*DIRECTIONS*. Return the entries exactly as they appear.

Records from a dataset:

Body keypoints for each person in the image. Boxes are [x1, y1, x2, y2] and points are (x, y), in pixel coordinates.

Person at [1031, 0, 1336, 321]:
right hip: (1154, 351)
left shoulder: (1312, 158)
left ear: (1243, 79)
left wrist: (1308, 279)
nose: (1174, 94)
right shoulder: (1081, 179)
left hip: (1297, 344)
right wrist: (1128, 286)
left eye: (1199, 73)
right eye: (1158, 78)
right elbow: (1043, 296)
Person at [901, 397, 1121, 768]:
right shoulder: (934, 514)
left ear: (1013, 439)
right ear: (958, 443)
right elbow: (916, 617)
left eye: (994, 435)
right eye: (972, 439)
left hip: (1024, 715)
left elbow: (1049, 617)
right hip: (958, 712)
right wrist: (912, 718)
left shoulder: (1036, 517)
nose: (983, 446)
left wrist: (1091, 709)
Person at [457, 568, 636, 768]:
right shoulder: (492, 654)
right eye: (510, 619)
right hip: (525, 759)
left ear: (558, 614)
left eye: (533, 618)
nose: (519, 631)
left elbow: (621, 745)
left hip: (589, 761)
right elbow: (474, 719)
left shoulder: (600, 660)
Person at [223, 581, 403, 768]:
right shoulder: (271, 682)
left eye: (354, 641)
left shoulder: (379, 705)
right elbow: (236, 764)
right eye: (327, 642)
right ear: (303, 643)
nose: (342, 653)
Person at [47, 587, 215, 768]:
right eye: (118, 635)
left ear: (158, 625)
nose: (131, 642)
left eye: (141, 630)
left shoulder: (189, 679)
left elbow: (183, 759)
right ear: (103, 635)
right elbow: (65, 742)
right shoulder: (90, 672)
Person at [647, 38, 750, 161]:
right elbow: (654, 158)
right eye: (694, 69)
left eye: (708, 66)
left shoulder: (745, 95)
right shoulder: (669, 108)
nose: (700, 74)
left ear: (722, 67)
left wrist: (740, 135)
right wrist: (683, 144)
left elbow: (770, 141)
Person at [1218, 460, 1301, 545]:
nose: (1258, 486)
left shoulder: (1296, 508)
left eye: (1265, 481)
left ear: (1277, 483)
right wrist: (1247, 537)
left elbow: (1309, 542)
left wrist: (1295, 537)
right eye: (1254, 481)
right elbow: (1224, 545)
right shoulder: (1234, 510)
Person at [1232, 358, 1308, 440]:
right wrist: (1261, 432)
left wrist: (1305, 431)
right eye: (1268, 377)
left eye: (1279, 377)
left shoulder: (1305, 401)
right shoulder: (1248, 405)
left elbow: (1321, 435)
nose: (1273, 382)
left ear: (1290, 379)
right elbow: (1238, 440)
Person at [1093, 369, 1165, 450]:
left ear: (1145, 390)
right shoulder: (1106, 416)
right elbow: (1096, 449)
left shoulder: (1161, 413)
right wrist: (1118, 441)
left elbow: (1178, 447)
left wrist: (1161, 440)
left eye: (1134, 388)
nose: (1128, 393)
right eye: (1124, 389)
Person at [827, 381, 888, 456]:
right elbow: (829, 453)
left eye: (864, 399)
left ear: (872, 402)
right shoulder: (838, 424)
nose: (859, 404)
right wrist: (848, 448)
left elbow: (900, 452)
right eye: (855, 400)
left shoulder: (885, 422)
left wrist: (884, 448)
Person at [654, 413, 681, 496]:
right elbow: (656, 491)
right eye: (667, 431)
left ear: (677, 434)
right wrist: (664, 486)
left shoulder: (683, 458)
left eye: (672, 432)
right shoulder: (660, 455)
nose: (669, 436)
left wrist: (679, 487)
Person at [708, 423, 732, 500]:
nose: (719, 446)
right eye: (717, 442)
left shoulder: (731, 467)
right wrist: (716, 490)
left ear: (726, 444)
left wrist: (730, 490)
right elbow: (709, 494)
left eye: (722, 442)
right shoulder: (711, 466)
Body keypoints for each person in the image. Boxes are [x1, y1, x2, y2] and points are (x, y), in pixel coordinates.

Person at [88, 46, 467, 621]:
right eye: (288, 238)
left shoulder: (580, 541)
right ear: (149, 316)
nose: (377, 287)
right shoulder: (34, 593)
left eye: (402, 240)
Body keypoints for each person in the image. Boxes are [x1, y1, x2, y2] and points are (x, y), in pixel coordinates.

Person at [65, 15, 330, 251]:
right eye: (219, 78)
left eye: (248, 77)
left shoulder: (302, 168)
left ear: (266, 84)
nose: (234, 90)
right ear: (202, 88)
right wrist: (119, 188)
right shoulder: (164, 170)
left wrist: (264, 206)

*SOLUTION*.
Body keypoints for each person in the image. Boxes are [x1, y1, x2, y2] and points are (x, y), in pixel coordinates.

Person at [1031, 0, 1336, 321]:
right hip: (1154, 351)
left shoulder: (1312, 158)
left ear: (1243, 79)
left wrist: (1308, 279)
nose: (1174, 94)
right shoulder: (1081, 179)
left hip: (1297, 344)
right wrist: (1128, 286)
left eye: (1199, 73)
right eye: (1158, 78)
right elbow: (1043, 296)
Person at [901, 397, 1121, 768]:
right shoulder: (934, 514)
left ear: (1013, 439)
right ear: (958, 443)
right elbow: (916, 617)
left eye: (994, 435)
right eye: (972, 439)
left hip: (1024, 715)
left elbow: (1049, 617)
right hip: (958, 712)
right wrist: (912, 718)
left shoulder: (1036, 517)
nose: (983, 446)
left wrist: (1091, 709)
Person at [457, 568, 636, 768]:
right shoulder: (492, 654)
right eye: (510, 619)
right hip: (525, 759)
left ear: (558, 614)
left eye: (533, 618)
nose: (519, 631)
left elbow: (621, 745)
left hip: (589, 761)
right elbow: (474, 719)
left shoulder: (600, 660)
Person at [223, 581, 403, 768]:
right shoulder: (271, 682)
left eye: (354, 641)
left shoulder: (379, 705)
right elbow: (236, 764)
right eye: (327, 642)
right ear: (303, 643)
nose: (342, 653)
Person at [47, 587, 215, 768]:
right eye: (118, 635)
left ear: (158, 625)
nose: (131, 642)
left eye: (141, 630)
left shoulder: (189, 679)
left elbow: (183, 759)
right ear: (103, 635)
right elbow: (65, 742)
right shoulder: (90, 672)
Person at [647, 38, 750, 161]:
right elbow: (654, 158)
right eye: (694, 69)
left eye: (708, 66)
left shoulder: (745, 95)
right shoulder: (669, 108)
nose: (700, 74)
left ear: (722, 67)
left wrist: (740, 135)
right wrist: (683, 144)
left elbow: (770, 141)
Person at [1218, 460, 1301, 545]:
nose: (1258, 486)
left shoulder: (1296, 508)
left eye: (1265, 481)
left ear: (1277, 483)
right wrist: (1247, 537)
left elbow: (1309, 542)
left wrist: (1295, 537)
right eye: (1254, 481)
right elbow: (1224, 545)
right shoulder: (1234, 510)
Person at [1232, 358, 1308, 440]:
right wrist: (1261, 432)
left wrist: (1305, 431)
right eye: (1268, 377)
left eye: (1279, 377)
left shoulder: (1305, 401)
right shoulder: (1248, 405)
left elbow: (1321, 435)
nose: (1273, 382)
left ear: (1290, 379)
right elbow: (1238, 440)
Person at [1093, 369, 1165, 450]:
left ear: (1145, 390)
right shoulder: (1106, 416)
right elbow: (1096, 449)
left shoulder: (1161, 413)
right wrist: (1118, 441)
left elbow: (1178, 447)
left wrist: (1161, 440)
left eye: (1134, 388)
nose: (1128, 393)
right eye: (1124, 389)
Person at [827, 381, 888, 456]:
right elbow: (829, 453)
left eye: (864, 399)
left ear: (872, 402)
right shoulder: (838, 424)
nose: (859, 404)
right wrist: (848, 448)
left elbow: (900, 452)
right eye: (855, 400)
left shoulder: (885, 422)
left wrist: (884, 448)
Person at [654, 413, 681, 496]:
right elbow: (656, 491)
right eye: (667, 431)
left ear: (677, 434)
right wrist: (664, 486)
left shoulder: (683, 458)
left eye: (672, 432)
right shoulder: (660, 455)
nose: (669, 436)
left wrist: (679, 487)
Person at [708, 423, 732, 500]:
nose: (719, 446)
right eye: (717, 442)
left shoulder: (731, 467)
right wrist: (716, 490)
left ear: (726, 444)
left wrist: (730, 490)
right elbow: (709, 494)
left eye: (722, 442)
right shoulder: (711, 466)
Body keypoints for each person in the image. Boxes are [x1, y1, x2, y2] and points are (x, y), in pixel coordinates.

Person at [88, 46, 467, 621]:
right eye: (288, 238)
left shoulder: (580, 541)
right ear: (149, 316)
nose: (377, 287)
right shoulder: (34, 593)
left eye: (402, 240)
Body keypoints for each person in the image. Boxes are [x1, y1, x2, y2] and points are (x, y), in pixel coordinates.

Person at [65, 15, 330, 251]:
right eye: (219, 78)
left eye: (248, 77)
left shoulder: (302, 168)
left ear: (266, 84)
nose: (234, 90)
right ear: (202, 88)
right wrist: (119, 188)
right shoulder: (164, 170)
left wrist: (264, 206)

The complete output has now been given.